## Tekstfragment

Tot aan zijn dood op 21 februari 1677 sleep hij daar brilleglazen, hij
studeerde er, en hij wees er in 1673 een professoraat in Heidelberg af,
omdat hij bang was zijn filosofische werk niet af te krijgen. Hij werd met
grote eer begraven in de Nieuwe Kerk. Later is het graf ontruimd omdat er
niet voor werd betaald en werd Spinoza herbegraven achter de kerk. David Ben
Goerion, die een groot bewonderaar was van Spinoza, bezocht het
grafmonument, toen hij in 1958 op officieel bezoek in Den Haag was. Op diens
verzoek is in het monument een zwarte basaltsteen uit de bergen van Galilea
aangebracht, waarop de tekst' Amcha' ( = Uw Volk)

In 1888 werd op deze kade de eerste kookschool in Nederland gevestigd. "De
Haagsche Kookschool." Hier werd kookonderwijs gegeven aan vrouwen en
meisjes, zonder onderscheid van stand. Men ging er van uit dat ook een
huisvrouw met personeel eventuele fouten van haar keukenmeid moest kunnen
corrigeren. In 1760 viste de Haagse politie het lijk van de dienstbode van
Freule Tengnagel uit deze gracht. Het lijk werd naar het luihuis van de
Grote Kerk gebracht voor de lijkschouwing. Zodra het Hof van Holland dit
vernam, eiste zij het lijk op, omdat het slachtoffer in dienst was geweest
bij een adellijke dame. Toen dit geweigerd werd, gaf het Hof enkele
gerechtsdienaren opdracht het lijk te ontvoeren.

## Te doen
1 - Schrijf een stuk uit het fragment letterlijk over, beginnend bij "In 1888 werd" en doorlopend tot en met "lijk te ontvoeren.".
2 - Noem alle jaartallen die in het fragment staan, in de volgorde waarin ze voorkomen.

## Vastgelegde gegevens
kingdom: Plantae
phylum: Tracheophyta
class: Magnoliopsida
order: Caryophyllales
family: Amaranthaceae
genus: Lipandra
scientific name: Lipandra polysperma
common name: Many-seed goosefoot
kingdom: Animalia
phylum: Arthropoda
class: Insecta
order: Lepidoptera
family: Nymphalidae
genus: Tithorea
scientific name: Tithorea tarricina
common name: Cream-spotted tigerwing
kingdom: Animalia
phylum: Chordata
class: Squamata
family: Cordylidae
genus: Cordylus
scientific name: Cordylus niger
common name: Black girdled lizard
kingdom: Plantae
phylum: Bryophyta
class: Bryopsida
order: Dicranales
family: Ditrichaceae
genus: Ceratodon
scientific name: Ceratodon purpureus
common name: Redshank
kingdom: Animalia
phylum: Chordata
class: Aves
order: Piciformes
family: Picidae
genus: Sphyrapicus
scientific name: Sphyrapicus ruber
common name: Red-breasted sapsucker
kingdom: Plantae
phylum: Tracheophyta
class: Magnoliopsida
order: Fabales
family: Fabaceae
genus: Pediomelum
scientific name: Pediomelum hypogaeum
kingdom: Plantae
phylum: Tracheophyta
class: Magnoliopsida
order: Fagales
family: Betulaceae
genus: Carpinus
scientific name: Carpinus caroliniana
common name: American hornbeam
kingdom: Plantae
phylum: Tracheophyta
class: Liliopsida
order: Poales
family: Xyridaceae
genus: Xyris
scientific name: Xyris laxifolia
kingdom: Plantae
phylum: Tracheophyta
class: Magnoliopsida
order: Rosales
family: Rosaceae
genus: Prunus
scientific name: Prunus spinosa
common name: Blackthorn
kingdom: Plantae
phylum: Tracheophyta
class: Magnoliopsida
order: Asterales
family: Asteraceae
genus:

## Antwoorden op volgorde
1 -
In 1888 werd op deze kade de eerste kookschool in Nederland gevestigd. "De
Haagsche Kookschool." Hier werd kookonderwijs gegeven aan vrouwen en
meisjes, zonder onderscheid van stand. Men ging er van uit dat ook een
huisvrouw met personeel eventuele fouten van haar keukenmeid moest kunnen
corrigeren. In 1760 viste de Haagse politie het lijk van de dienstbode van
Freule Tengnagel uit deze gracht. Het lijk werd naar het luihuis van de
Grote Kerk gebracht voor de lijkschouwing. Zodra het Hof van Holland dit
vernam, eiste zij het lijk op, omdat het slachtoffer in dienst was geweest
bij een adellijke dame. Toen dit geweigerd werd, gaf het Hof enkele
gerechtsdienaren opdracht het lijk te ontvoeren.

2 - 1677, 1673, 1958, 1888, 1760